FinDiff#
Introduction#
Diffusion models, initially introduced by Ho et al., have achieved considerable success in the field of computer vision. Similar to Generative Adversarial Networks (GANs), they aim to approximate the probability distribution of a given domain and provide a means to sample from that distribution. These models follow a unique approach inspired by non-equilibrium thermodynamics. In the case of diffusion models, a random noise signal is progressively refined until it closely aligns with the desired data distribution. Consequently, diffusion models have emerged as a powerful technique for generating complex data. Sattarov et al. have further adapted the diffusion model framework for tabular data generation, demonstrating superior performance compared to VAE and GAN models in this context.
Algorithm#
The diffusion model comprises both a forward diffusion process and a reverse denoising diffusion process. These processes occur over predefined finite time steps. In the forward diffusion process, we initially sample real data from our data distribution. Noise is sampled at each subsequent step, and this noise is added to the data from the previous step. A neural network is trained to predict the added noise at each step. By following a well-behaved schedule for adding noise at each time step and using a sufficiently large number of steps, we eventually obtain pure noise. In the reverse denoising process, the data is gradually denoised, starting from pure noise and progressing toward realistic data.
When generating synthetic data with diffusion models, we begin by sampling pure noise and then progressively denoise it using the trained neural network, leveraging the conditional probability it has learned.
Generating tabular data with diffusion models presents challenges due to the inherent heterogeneity of such data. Each variable in tabular data may have a different nature. To address these issues, FinDiff converts categorical data into semantically rich continuous representations using embeddings. Additionally, it integrates time and label embeddings into the model input, enhancing the overall input quality.
Below is the pseudo code for generating synthetic data with diffusion model.
# Step 1: model training
procedure TRAINING(X_0, θ, T):
for step t ∈ {1,...,T} do
z_t = sample_noise(t)
X_t = add_noise_to_data(X_t-1, z_t)
M_θ.fit(X_t, z_t)
return M_θ
# Step 2: data sampling
procedure SAMPLING(M_θ, T):
X'_T= sample_pure_noise()
for step t = T down to 1 do
z'_t = M_θ.pred(X'_t)
X'_t-1= denoise_data(X'_t, z'_t)
return X'_0
In this pseudocode:
X_0 is the training data.
θ is the parameters of the model M_θ.
T is the total number of steps.
Clover implementation#
class FinDiffGenerator(Generator):
"""
Wrapper of the tabular diffusion models FinDiff https://github.com/sattarov/FinDiff.
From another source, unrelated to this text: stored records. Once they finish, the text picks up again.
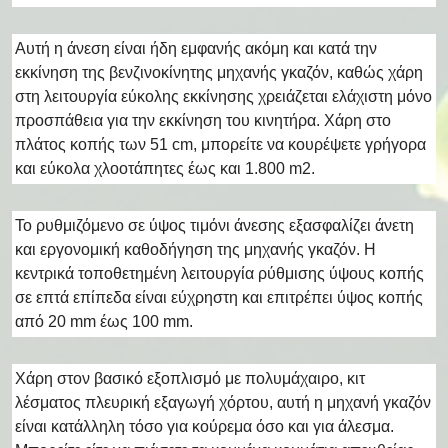
Αυτή η άνεση είναι ήδη εμφανής ακόμη και κατά την
εκκίνηση της βενζινοκίνητης μηχανής γκαζόν, καθώς χάρη
στη λειτουργία εύκολης εκκίνησης χρειάζεται ελάχιστη μόνο
προσπάθεια για την εκκίνηση του κινητήρα. Χάρη στο
πλάτος κοπής των 51 cm, μπορείτε να κουρέψετε γρήγορα
και εύκολα χλοοτάπητες έως και 1.800 m2.
Το ρυθμιζόμενο σε ύψος τιμόνι άνεσης εξασφαλίζει άνετη
και εργονομική καθοδήγηση της μηχανής γκαζόν. Η
κεντρικά τοποθετημένη λειτουργία ρύθμισης ύψους κοπής
σε επτά επίπεδα είναι εύχρηστη και επιτρέπει ύψος κοπής
από 20 mm έως 100 mm.
Χάρη στον βασικό εξοπλισμό με πολυμάχαιρο, κιτ
λέσματος πλευρική εξαγωγή χόρτου, αυτή η μηχανή γκαζόν
είναι κατάλληλη τόσο για κούρεμα όσο και για άλεσμα.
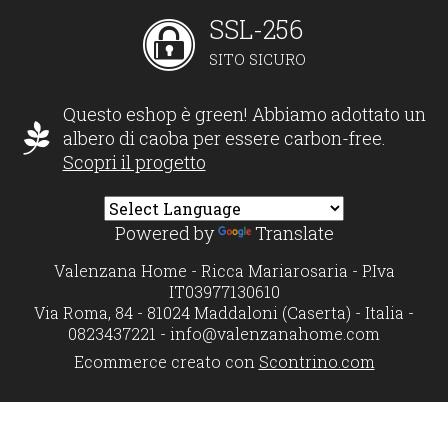
SSL-256
SITO SICURO
Questo eshop è green! Abbiamo adottato un
albero di caoba per essere carbon-free.
Scopri il progetto
Powered by
Translate
Valenzana Home - Ricca Mariarosaria - P.Iva
IT03977130610
Via Roma, 84 - 81024 Maddaloni (Caserta) - Italia -
0823437221 -
info@valenzanahome.com
Ecommerce creato con
Scontrino.com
The original model was modified to implement differential privacy.
:cvar name: the name of the generator
:vartype name: str
:param df: the data to synthesize
:param metadata: a dictionary containing the list of **continuous** and **categorical** variables
(make sure the column name does not contain underscore)
:param random_state: for reproducibility purposes
:param generator_filepath: the path of the generator to sample from if it exists
:param learning_rate: the learning rate for training
:param batch_size: the batch size for training and sampling
:param diffusion_steps: the diffusion timesteps for the forward diffusion process
:param epochs: the training epochs
:param mlp_layers: number of neurons per layer
:param activation: activation function - "lrelu", "relu", "tanh" or "sigmoid"
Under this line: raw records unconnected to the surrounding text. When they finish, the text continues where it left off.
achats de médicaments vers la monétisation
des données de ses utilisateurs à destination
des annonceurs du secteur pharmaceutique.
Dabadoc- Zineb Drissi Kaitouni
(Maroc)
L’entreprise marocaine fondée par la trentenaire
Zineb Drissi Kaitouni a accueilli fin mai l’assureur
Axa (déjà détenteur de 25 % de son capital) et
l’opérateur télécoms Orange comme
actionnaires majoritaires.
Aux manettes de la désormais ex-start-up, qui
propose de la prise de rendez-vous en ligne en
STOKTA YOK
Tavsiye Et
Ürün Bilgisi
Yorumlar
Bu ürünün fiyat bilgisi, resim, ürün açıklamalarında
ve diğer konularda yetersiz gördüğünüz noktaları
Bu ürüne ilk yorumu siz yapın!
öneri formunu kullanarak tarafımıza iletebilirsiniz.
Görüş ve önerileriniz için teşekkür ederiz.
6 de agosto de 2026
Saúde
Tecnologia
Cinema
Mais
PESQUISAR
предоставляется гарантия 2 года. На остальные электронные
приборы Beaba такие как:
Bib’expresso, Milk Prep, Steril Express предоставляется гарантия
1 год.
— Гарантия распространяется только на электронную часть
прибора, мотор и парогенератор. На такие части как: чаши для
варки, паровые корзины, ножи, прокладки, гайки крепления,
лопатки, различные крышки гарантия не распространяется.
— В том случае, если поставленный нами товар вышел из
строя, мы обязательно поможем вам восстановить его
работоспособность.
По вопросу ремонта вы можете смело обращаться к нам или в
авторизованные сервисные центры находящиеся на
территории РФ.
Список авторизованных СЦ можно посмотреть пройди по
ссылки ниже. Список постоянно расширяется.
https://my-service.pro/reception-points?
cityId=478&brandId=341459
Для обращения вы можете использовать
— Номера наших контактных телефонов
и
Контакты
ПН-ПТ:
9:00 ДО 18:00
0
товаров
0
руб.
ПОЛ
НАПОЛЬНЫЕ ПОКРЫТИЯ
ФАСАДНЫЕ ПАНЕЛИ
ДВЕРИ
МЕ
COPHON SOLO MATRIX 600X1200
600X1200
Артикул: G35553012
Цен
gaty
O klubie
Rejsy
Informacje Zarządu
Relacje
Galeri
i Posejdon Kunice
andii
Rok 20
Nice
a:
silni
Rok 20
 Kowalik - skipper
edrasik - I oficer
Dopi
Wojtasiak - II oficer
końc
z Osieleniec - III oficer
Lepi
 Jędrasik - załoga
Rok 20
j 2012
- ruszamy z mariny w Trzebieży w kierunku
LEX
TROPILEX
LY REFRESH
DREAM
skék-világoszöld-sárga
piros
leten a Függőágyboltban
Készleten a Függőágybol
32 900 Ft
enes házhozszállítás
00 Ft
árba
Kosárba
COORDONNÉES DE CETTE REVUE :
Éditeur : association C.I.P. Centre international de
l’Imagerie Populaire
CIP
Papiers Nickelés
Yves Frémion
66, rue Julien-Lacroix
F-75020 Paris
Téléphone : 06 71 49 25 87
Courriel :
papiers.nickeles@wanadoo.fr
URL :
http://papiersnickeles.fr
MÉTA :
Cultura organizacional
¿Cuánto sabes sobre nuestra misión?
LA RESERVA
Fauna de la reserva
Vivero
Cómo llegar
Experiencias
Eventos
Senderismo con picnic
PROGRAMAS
:param dim_t: dimensionality of the intermediate layer for connecting the embeddings.
:param cat_emb_dim: dimension of categorical embeddings
:param diff_beta_start_end: diffusion start and end betas
:param scheduler: diffusion scheduler - "linear" or "quad"
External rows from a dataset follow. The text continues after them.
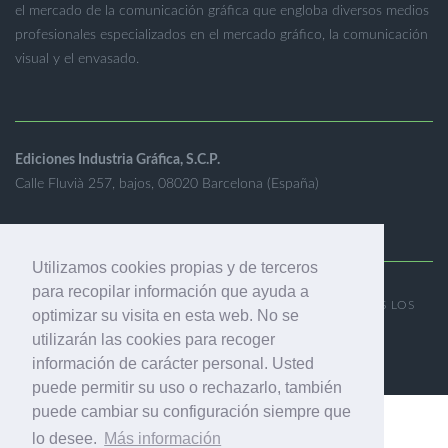
el mercado de la comunicación gráfica que engloba diversos medios
profesionales especializados en el mercado gráfico, la comunicación
visual y el envasado.
Ediciones Industria Gráfica, S.C.P.
Calle Fluvià 257, bajos, 08020 Barcelona (España)
Utilizamos cookies propias y de terceros
para recopilar información que ayuda a
© 2001-2026 EDICIONES INDUSTRIA GRÁFICA - TODOS LOS
optimizar su visita en esta web. No se
DERECHOS RESERVADOS
utilizarán las cookies para recoger
AVISO LEGAL
|
POLÍTICA DE PRIVACIDAD
información de carácter personal. Usted
puede permitir su uso o rechazarlo, también
puede cambiar su configuración siempre que
lo desee.
Más información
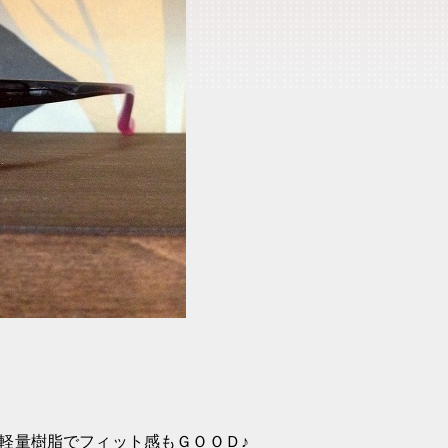
軽量樹脂でフィット感もＧＯＯＤ♪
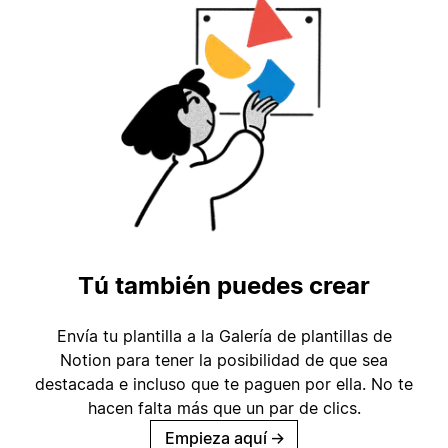
Tú también puedes crear
Envía tu plantilla a la Galería de plantillas de
Notion para tener la posibilidad de que sea
destacada e incluso que te paguen por ella. No te
hacen falta más que un par de clics.
Empieza aquí
→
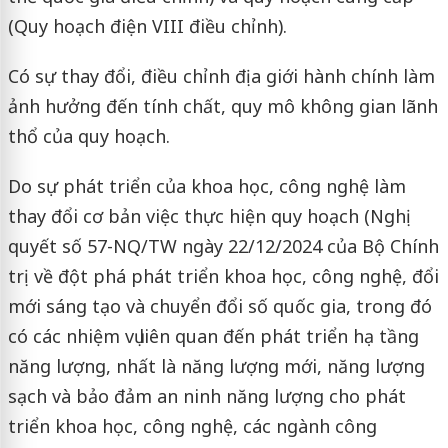
(Quy hoạch điện VIII điều chỉnh).
Có sự thay đổi, điều chỉnh địa giới hành chính làm
ảnh hưởng đến tính chất, quy mô không gian lãnh
thổ của quy hoạch.
Do sự phát triển của khoa học, công nghệ làm
thay đổi cơ bản việc thực hiện quy hoạch (Nghị
quyết số 57-NQ/TW ngày 22/12/2024 của Bộ Chính
trị về đột phá phát triển khoa học, công nghệ, đổi
mới sáng tạo và chuyển đổi số quốc gia, trong đó
có các nhiệm vụ liên quan đến phát triển hạ tầng
năng lượng, nhất là năng lượng mới, năng lượng
sạch và bảo đảm an ninh năng lượng cho phát
triển khoa học, công nghệ, các ngành công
:param epsilon: the privacy budget of the differential privacy.
One can specify how the budget is split between pre-processing and fitting the model.
For example, epsilon = {"preprocessing": 0.1, "fitting": 0.9}.
If a single float number is provide, half the budget is allocated for pre-processing
and half for fitting.
:param delta: target delta to be achieved for fitting (for differentially private model)
:param max_grad_norm: the maximum norm of the per-sample gradients.
Any gradient with norm higher than this will be clipped to this value. (for differentially private model)
:param bounds: specify the range (minimum and maximum) for all numerical columns
and the distinct categories for categorical columns. This ensures that no further privacy leakage
is happening. For example, bounds = {"col1": {"min": 0, "max": 1}, "col2": {"categories": ["cat1", "cat2"]}}.
If not specified, they will be estimated from the real data and a warning will be raised
(for differentially private model)
"""
Steps include:
Preparing the parameters to train the generator.
Train the generator and save it.
Generate samples using trained model.